Selon la DG, la Nigelec dépense quelque 90 millions francs CFA de carburant/jour pour faire tourner ses centrales diesel fonctionnelles pour produire l’électricité et satisfaire sa clientèle.
Est-ce avant ou après la mise en production de la centrale solaire de Gorou Banda II censée produire 30MW pour combler une partie du déficit lié à la suspension des lignes d’interconnexion en provenance du Nigéria et améliorer substantiellement la fourniture d’électricité à Niamey et ses localités environnantes ?
Une appréciation empirique du coût financier journalier en carburant, du fait de la suspension des lignes d’interconnexion du Nigeria, avancé par la DG peut paraître énorme.
Mais de là à souhaiter un rétablissement rapide desdites lignes avec le Nigeria nous paraît totalement absurde et inconcevable au regard de l’attitude ingrate et déshumanisante dont ont fait preuve les autorités nigérianes vis-à-vis de notre pays.
Selon certaines indiscrétions, des négociations entre les deux parties devraient reprendre depuis janvier dernier en vue du rétablissement des lignes d’interconnexion, mais cela n’a pas eu lieu jusqu’à l’intervention de la décision historiques des trois (3) pays de l’Alliance des Etats du Sahel (AES) de se retirer de la CEDEAO. C’est tant mieux !

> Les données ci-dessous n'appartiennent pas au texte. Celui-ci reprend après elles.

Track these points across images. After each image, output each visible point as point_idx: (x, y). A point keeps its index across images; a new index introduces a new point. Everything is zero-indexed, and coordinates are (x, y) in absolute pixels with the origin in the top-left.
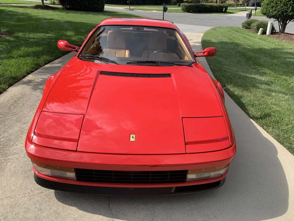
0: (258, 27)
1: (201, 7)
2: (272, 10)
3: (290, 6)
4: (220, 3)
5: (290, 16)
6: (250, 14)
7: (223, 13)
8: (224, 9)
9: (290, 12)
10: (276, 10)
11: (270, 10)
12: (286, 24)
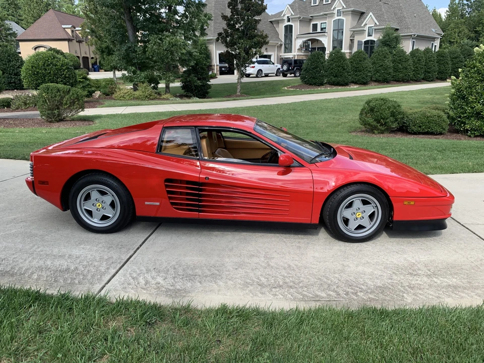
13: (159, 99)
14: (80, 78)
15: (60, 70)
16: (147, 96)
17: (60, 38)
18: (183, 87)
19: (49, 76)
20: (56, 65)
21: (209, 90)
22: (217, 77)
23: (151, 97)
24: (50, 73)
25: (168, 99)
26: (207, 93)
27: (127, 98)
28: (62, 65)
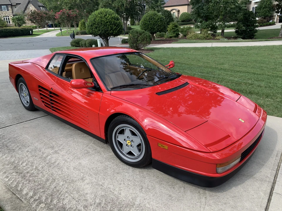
0: (90, 44)
1: (5, 31)
2: (97, 30)
3: (109, 26)
4: (16, 26)
5: (110, 33)
6: (73, 34)
7: (31, 35)
8: (31, 31)
9: (110, 31)
10: (99, 30)
11: (95, 30)
12: (108, 40)
13: (214, 39)
14: (173, 26)
15: (157, 21)
16: (205, 37)
17: (184, 4)
18: (236, 32)
19: (151, 25)
20: (155, 19)
21: (256, 34)
22: (275, 24)
23: (208, 38)
24: (151, 23)
25: (219, 39)
26: (254, 36)
27: (194, 38)
28: (158, 19)
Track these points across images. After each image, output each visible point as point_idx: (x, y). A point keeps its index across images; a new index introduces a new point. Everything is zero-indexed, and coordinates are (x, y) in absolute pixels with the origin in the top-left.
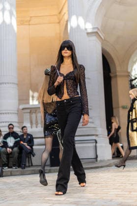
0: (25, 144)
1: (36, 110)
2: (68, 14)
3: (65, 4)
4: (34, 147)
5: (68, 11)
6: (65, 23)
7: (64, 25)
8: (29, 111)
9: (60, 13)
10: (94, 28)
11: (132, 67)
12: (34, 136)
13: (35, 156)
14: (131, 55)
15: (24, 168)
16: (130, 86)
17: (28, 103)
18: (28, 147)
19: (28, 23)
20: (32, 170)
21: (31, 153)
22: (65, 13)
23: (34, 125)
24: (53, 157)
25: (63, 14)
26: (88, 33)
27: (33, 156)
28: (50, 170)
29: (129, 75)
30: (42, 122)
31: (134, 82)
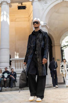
0: (13, 76)
1: (18, 61)
2: (33, 17)
3: (31, 13)
4: (16, 78)
8: (14, 61)
9: (29, 16)
10: (44, 24)
11: (62, 41)
12: (17, 73)
15: (12, 88)
17: (14, 58)
18: (14, 78)
19: (14, 21)
20: (16, 89)
21: (15, 81)
22: (31, 17)
23: (17, 68)
26: (42, 26)
29: (60, 45)
30: (20, 67)
31: (62, 49)
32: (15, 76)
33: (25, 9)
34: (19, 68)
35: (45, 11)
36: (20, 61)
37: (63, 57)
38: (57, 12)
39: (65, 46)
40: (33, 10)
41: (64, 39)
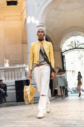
0: (2, 90)
1: (8, 70)
2: (27, 15)
3: (24, 9)
4: (7, 91)
5: (26, 13)
6: (25, 20)
7: (24, 21)
8: (4, 70)
9: (22, 14)
10: (40, 24)
11: (62, 45)
12: (7, 85)
13: (8, 97)
14: (62, 39)
15: (2, 103)
16: (61, 56)
17: (4, 66)
19: (3, 20)
20: (6, 105)
21: (5, 94)
22: (24, 15)
23: (7, 79)
24: (18, 97)
25: (23, 15)
26: (37, 26)
27: (7, 96)
28: (16, 104)
29: (60, 50)
30: (12, 77)
31: (63, 54)
32: (5, 89)
33: (17, 5)
34: (10, 79)
35: (42, 7)
36: (11, 70)
37: (64, 64)
38: (56, 9)
39: (67, 51)
40: (26, 7)
41: (65, 41)
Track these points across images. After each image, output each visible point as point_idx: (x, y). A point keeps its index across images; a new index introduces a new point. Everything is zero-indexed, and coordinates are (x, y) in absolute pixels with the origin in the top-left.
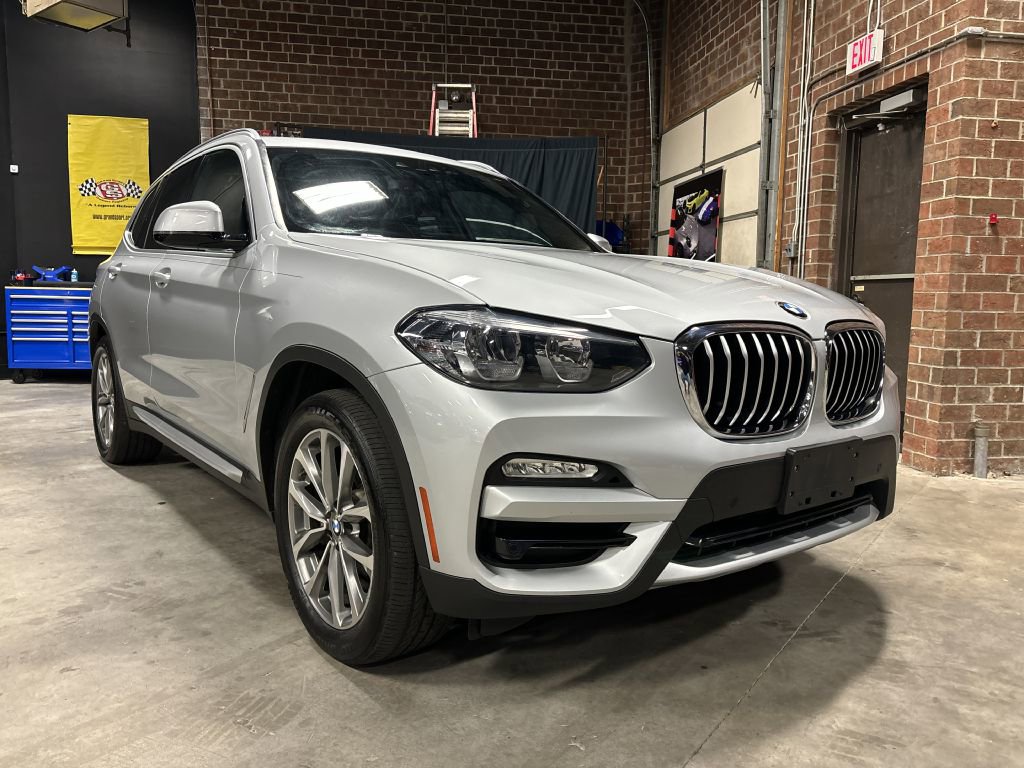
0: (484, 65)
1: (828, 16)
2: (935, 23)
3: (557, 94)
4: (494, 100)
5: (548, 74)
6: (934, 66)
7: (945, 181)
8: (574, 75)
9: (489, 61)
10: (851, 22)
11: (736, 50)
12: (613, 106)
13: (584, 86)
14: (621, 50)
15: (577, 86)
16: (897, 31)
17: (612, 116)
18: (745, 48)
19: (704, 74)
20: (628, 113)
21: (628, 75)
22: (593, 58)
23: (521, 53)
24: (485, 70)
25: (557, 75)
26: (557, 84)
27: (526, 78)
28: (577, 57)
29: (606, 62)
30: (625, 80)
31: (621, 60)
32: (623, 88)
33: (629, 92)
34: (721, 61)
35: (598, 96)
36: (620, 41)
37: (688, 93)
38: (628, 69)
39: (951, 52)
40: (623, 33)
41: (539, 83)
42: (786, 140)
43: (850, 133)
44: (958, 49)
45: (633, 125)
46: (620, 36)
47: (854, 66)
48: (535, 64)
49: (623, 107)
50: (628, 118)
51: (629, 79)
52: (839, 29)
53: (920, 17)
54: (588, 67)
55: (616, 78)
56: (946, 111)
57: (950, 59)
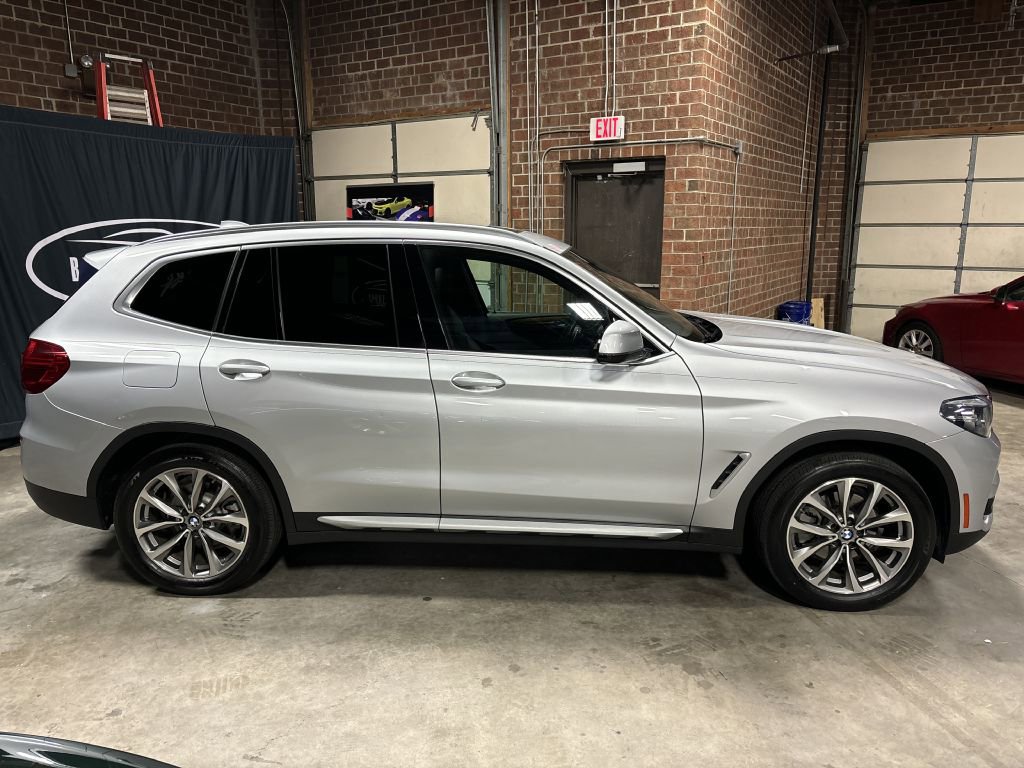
0: (111, 26)
1: (555, 86)
2: (670, 124)
3: (192, 70)
4: (127, 71)
5: (179, 47)
6: (669, 153)
7: (684, 230)
8: (206, 53)
9: (116, 22)
10: (582, 98)
11: (430, 79)
12: (245, 91)
13: (217, 65)
14: (246, 31)
15: (210, 65)
16: (632, 119)
17: (246, 102)
18: (441, 80)
19: (375, 86)
20: (260, 99)
21: (256, 59)
22: (223, 35)
23: (151, 18)
24: (112, 32)
25: (189, 49)
26: (190, 60)
27: (158, 48)
28: (206, 32)
29: (235, 42)
30: (253, 63)
31: (247, 42)
32: (252, 72)
33: (258, 77)
34: (405, 81)
35: (231, 78)
36: (245, 22)
37: (349, 98)
38: (255, 53)
39: (685, 147)
40: (246, 14)
41: (171, 56)
42: (512, 172)
43: (573, 176)
44: (692, 147)
45: (266, 113)
46: (243, 16)
47: (598, 136)
48: (166, 33)
49: (254, 94)
50: (260, 105)
51: (257, 63)
52: (570, 100)
53: (656, 116)
54: (218, 45)
55: (245, 61)
56: (684, 185)
57: (685, 151)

L’accès à l’indépendance énergétique est un impératif stratégique pour tout pays qui aspire au développement.
Dans une récente interview dans les deux principales langues couramment parlées au Niger (Hausa et Djerma) et la langue de travail (Français) à la RTN, le chef de l’Etat Tiani Abdourahamane a laissé entendre qu’on payait ‘’7 millions de dollars/mois’’ à la nigériane d’électricité (NEPA) pour l’achat de l’énergie.
Comment le Nigéria peut-il se permettre de suspendre sans préavis un tel contrat avec un partenaire – qui est en plus un pays voisin et frère – pour croire qu’on peut tourner cette page sombre et renouer le partenariat en matière de fourniture d’énergie électrique ? Pour subir demain encore le même traitement inhumain, au moindre contentieux politique ? Il n’y a pas de regret !
La Nigelec fait partie des sociétés d’Etat les plus viables du pays. Cette crise financière qu’elle traverse actuellement est liée à sa mauvaise gestion durant les 12 ans et demi de règne des Tarayyistes, qui l’ont carrément transformée en coffre-fort de leur parti.
Mais aussi leurs investissements désastreux dans le secteur de l’énergie comme l’atteste la construction de la centrale thermique de Gorou Banda inutilement onéreuse alors qu’il y avait des options plus viables et moins ruineuses pour la société.